I recently finished my req’s @ Regent College in Vancouver, BC and am awaiting my Master’s degree diploma. Let me just say: I LOVE REGENT. I love so many things about it, its faculty, its ethos, its program, its student body, its campus – everything. But like all good things, it’s not perfect. While there I developed a nascent theology of race that found its way into many of my later papers, and while I got good marks on those, just felt they were dismissed. Of course, every writer is convinced of his/her importance and I inwardly raged; “This is the most important thing in the world!” “I’m not just writing academically, I’m writing from the heart.” Alas; profs are inundated with passionate writing; and mine was no more unique. Or is it? I’ll let you judge.

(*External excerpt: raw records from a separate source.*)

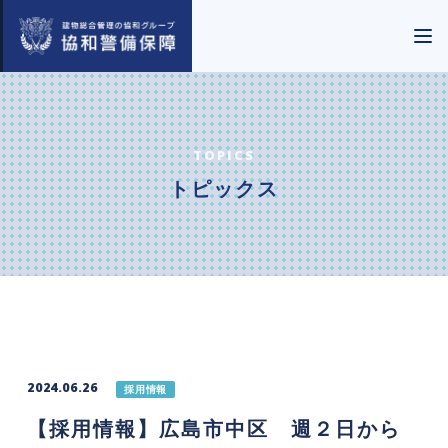
TOPICS
トピックス
2024.06.26
採用情報
【採用情報】広島市中区 週２日から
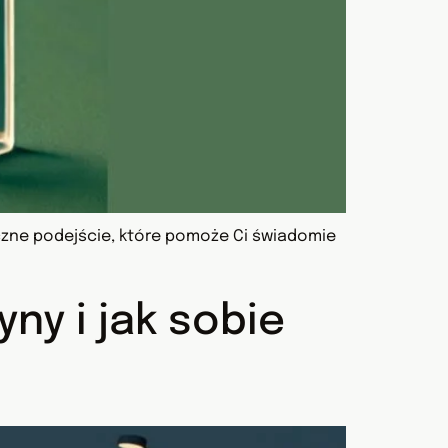
yczne podejście, które pomoże Ci świadomie
ny i jak sobie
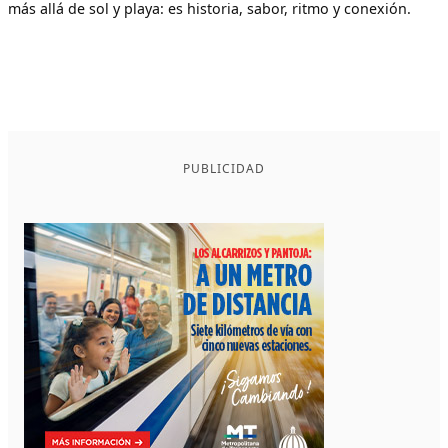
más allá de sol y playa: es historia, sabor, ritmo y conexión.
PUBLICIDAD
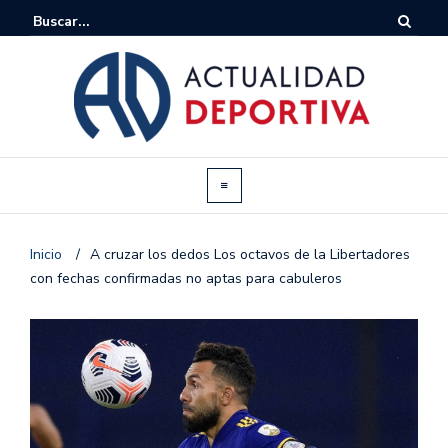
Inicio
/
A cruzar los dedos Los octavos de la Libertadores
con fechas confirmadas no aptas para cabuleros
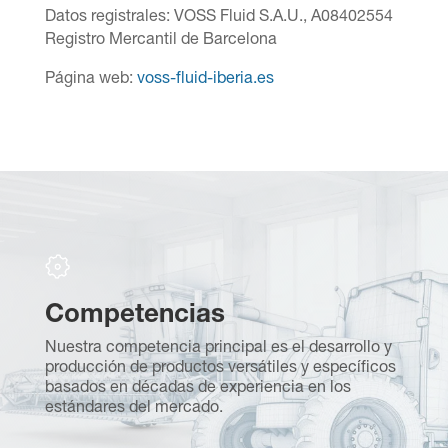
Datos registrales:
VOSS Fluid S.A.U.,
A08402554
Registro Mercantil de Barcelona
Pá
gina
web:
voss-fluid-iberia.es
Competencias
S
Nuestra competencia principal es el desarrollo y
F
producción de productos versátiles y específicos
te
s
basados en décadas de experiencia en los
m
estándares del mercado.
re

Snippets of the convo:
* At heart the agenda is not multi-culturalism per se; rather it is cross culturalism – A willingness to become uncomfortable at someone else’s table.
** To do this is to fundamentally displace ourselves, a practice that some might question the necessity of; but I argue that such a step is vital if our “missional” endeavor be less beholden to cultural captivities.

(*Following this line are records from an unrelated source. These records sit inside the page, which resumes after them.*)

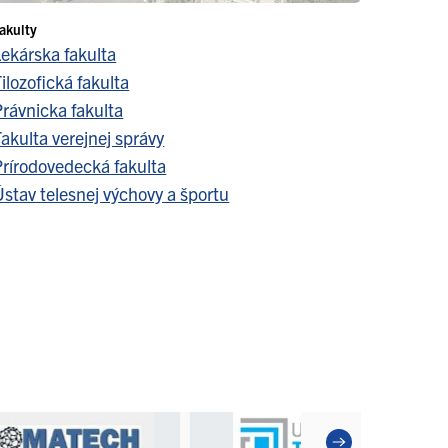
akulty
Lekárska fakulta
ilozofická fakulta
Právnicka fakulta
akulta verejnej správy
Prírodovedecká fakulta
stav telesnej výchovy a športu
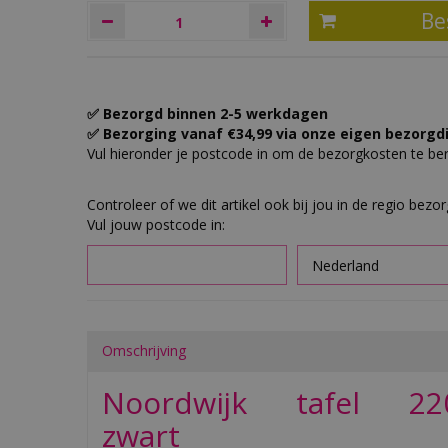
✅ Bezorgd binnen 2-5 werkdagen
✅ Bezorging vanaf €34,99 via onze eigen bezorgd
Vul hieronder je postcode in om de bezorgkosten te b
Controleer of we dit artikel ook bij jou in de regio bezo
Vul jouw postcode in:
Omschrijving
Noordwijk tafel 22
zwart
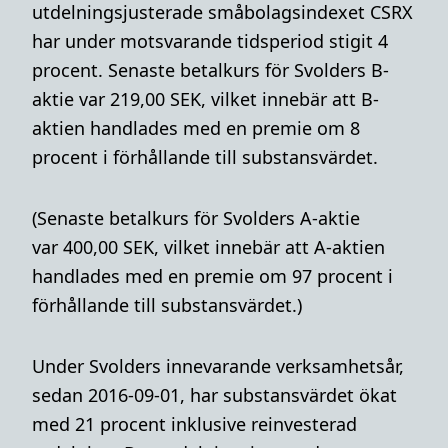
utdelningsjusterade småbolagsindexet CSRX
har under motsvarande tidsperiod stigit 4
procent. Senaste betalkurs för Svolders B-
aktie var 219,00 SEK,
vilket innebär att B-
aktien handlades med en premie om 8
procent i förhållande till substansvärdet.
(Senaste betalkurs för Svolders A-aktie
var 400,00 SEK, vilket innebär att A-aktien
handlades med en premie om 97 procent i
förhållande till substansvärdet.)
Under Svolders innevarande verksamhetsår,
sedan 2016-09-01, har substansvärdet ökat
med 21 procent inklusive reinvesterad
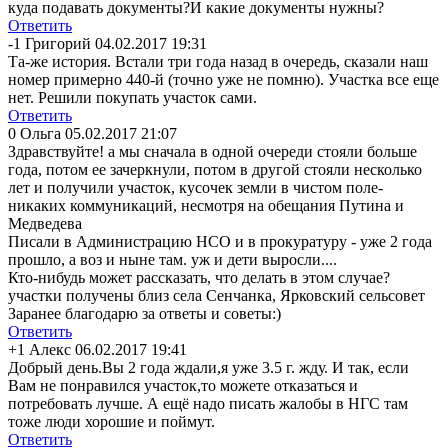
куда подавать документы?И какие документы нужны?
Ответить
-1
Григорий
04.02.2017 19:31
Та-же история. Встали три года назад в очередь, сказали наш
номер примерно 440-й (точно уже не помню). Участка все еще
нет. Решили покупать участок сами.
Ответить
0
Ольга
05.02.2017 21:07
Здравствуйте! а мы сначала в одной очереди стояли больше
года, потом ее зачеркнули, потом в другой стояли несколько
лет и получили участок, кусочек земли в чистом поле-
никаких коммуникаций, несмотря на обещания Путина и
Медведева
Писали в Администрацию НСО и в прокуратуру - уже 2 года
прошло, а воз и ныне там. уж и дети выросли....
Кто-нибудь может рассказать, что делать в этом случае?
участки получены близ села Сенчанка, Ярковский сельсовет
Заранее благодарю за ответы и советы:)
Ответить
+1
Алекс
06.02.2017 19:41
Добрый день.Вы 2 года ждали,я уже 3.5 г. жду. И так, если
Вам не понравился участок,то можете отказаться и
потребовать лучше. А ещё надо писать жалобы в НГС там
тоже люди хорошие и поймут.
Ответить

*** Simply put, it is to replace the third person plural pronoun of “them”, “they”, to the first person plural pronoun of “us”, “we”. For us to do theology from a place of ascendedness – note: kenotic missional endeavors are never complete without ascension – is to perpetuate the dialogue from the first-to-third person perspective; how can “we” reach “them”, how can “we” missionize “them”. When in fact, “them” is fast becoming “us” – last I checked. Our prided evangelicalism is no longer our possession. It is returning to the hands of the exile, the displaced, the immigrant, the minority. We perpetuate the we-to-them dichotomy when we refuse to allow “them” to represent our scholastic disciplines. To be sure, this does not occur as a conscious decision to marginalize; it is a systemic issue requiring systemic reform. To capitulate to the default is to silence the margins once again from speaking. So it is necessary to come off the fence when it comes to talking about diversifying faculty. It is necessary to take a stance when yet another “missional church conference” is pontificated entirely from a white, suburban perspective. While Elie Wiesel’s words speak to much more extreme circumstances, the principle still applies:
“We must take sides. Neutrality helps the oppressor, never the victim. Silence encourages the tormentor, never the tormented”

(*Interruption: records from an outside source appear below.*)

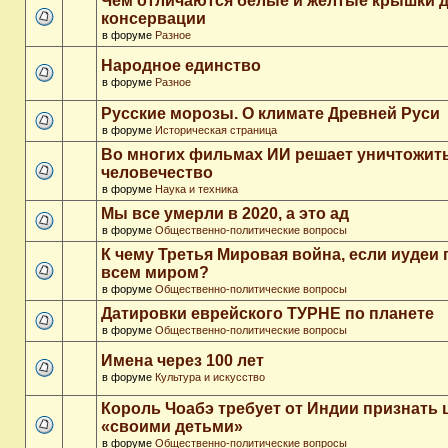
Чем отличаются белые и желтые крышки 
консервации
в форуме
Разное
Народное единство
в форуме
Разное
Русские морозы. О климате Древней Руси
в форуме
Историческая страница
Во многих фильмах ИИ решает уничтожит
человечество
в форуме
Наука и техника
Мы все умерли в 2020, а это ад
в форуме
Общественно-политические вопросы
К чему Третья Мировая война, если иудеи 
всем миром?
в форуме
Общественно-политические вопросы
Датировки еврейского ТУРНЕ по планете
в форуме
Общественно-политические вопросы
Имена через 100 лет
в форуме
Культура и искусство
Король Чоабэ требует от Индии признать 
«своими детьми»
в форуме
Общественно-политические вопросы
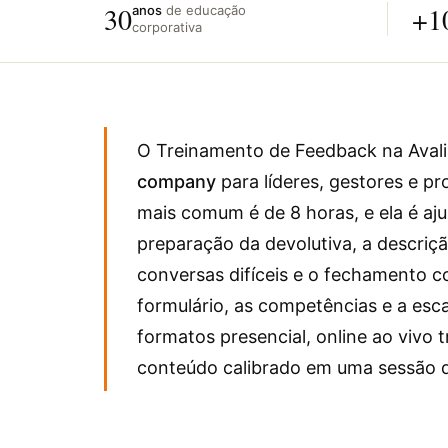
30
+1
anos
de educação
corporativa
O Treinamento de Feedback na Ava
company
para líderes, gestores e pr
mais comum é de 8 horas, e ela é aj
preparação da devolutiva, a descri
conversas difíceis e o fechamento 
formulário, as competências e a esca
formatos presencial, online ao vivo t
conteúdo calibrado em uma sessão d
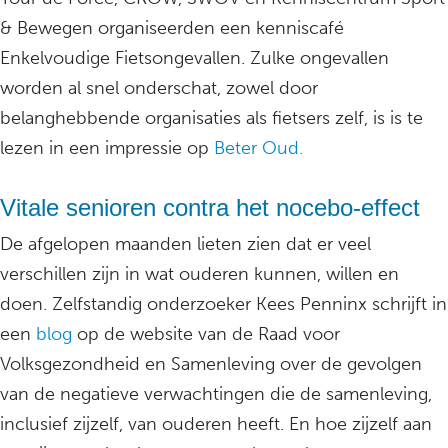
& Bewegen organiseerden een kenniscafé
Enkelvoudige Fietsongevallen. Zulke ongevallen
worden al snel onderschat, zowel door
belanghebbende organisaties als fietsers zelf, is is te
lezen in een impressie op
Beter Oud.
Vitale senioren contra het nocebo-effect
De afgelopen maanden lieten zien dat er veel
verschillen zijn in wat ouderen kunnen, willen en
doen. Zelfstandig onderzoeker Kees Penninx schrijft in
een
blog
op de website van de Raad voor
Volksgezondheid en Samenleving over de gevolgen
van de negatieve verwachtingen die de samenleving,
inclusief zijzelf, van ouderen heeft. En hoe zijzelf aan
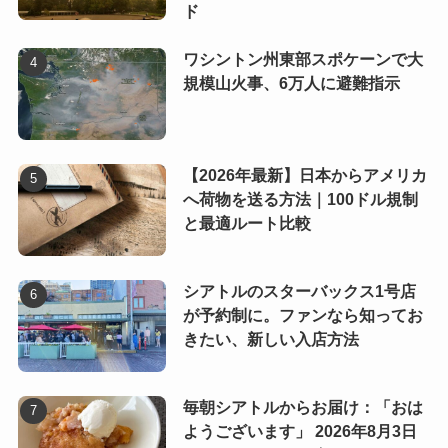
ド
ワシントン州東部スポケーンで大
規模山火事、6万人に避難指示
【2026年最新】日本からアメリカ
へ荷物を送る方法｜100ドル規制
と最適ルート比較
シアトルのスターバックス1号店
が予約制に。ファンなら知ってお
きたい、新しい入店方法
毎朝シアトルからお届け：「おは
ようございます」 2026年8月3日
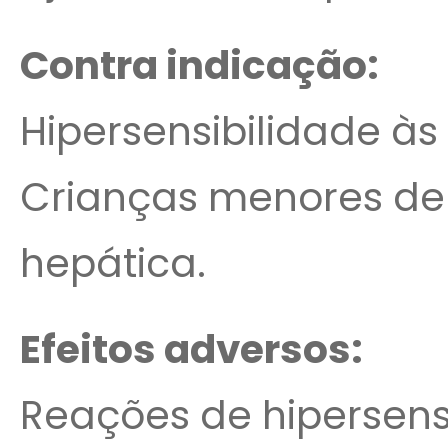
Contra indicação:
Hipersensibilidade às 
Crianças menores de 
hepática.
Efeitos adversos:
Reações de hipersensi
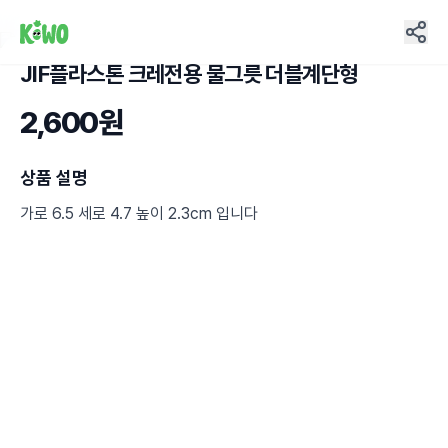
JIF플라스톤 크레전용 물그릇 더블계단형
2
2,600원
상품 설명
가로 6.5 세로 4.7 높이 2.3cm 입니다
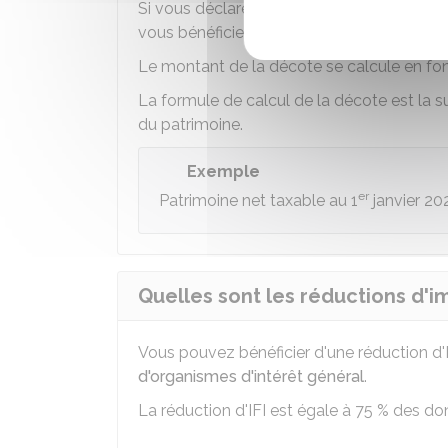
Si vous déclarez un patrimoine dont la va
vous bénéficiez d'une décote qui est dédu
Le montant de la décote se calcule en fon
La formule de calcul de la décote est la s
du patrimoine.
Exemple
er
Patrimoine net taxable au 1
janvier 20
Quelles sont les réductions d'imp
Vous pouvez bénéficier d'une réduction d'
d'organismes d'intérêt général
.
La réduction d'IFI est égale à
75 %
des dons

So ignoring race doesn’t make it go away, in other words. It actually perpetuates the problem. I hope more and more seminaries will catch this drift and understand that theology needs to take place more from the margins.
In the end what is happening is that I am finding a few people beginning to draw the same connection I made between the Trinity and a theology for otherness, that is to say, a theology for diversity, a theology for cross-culturalism, a theology to un-root a strong cultural captivity.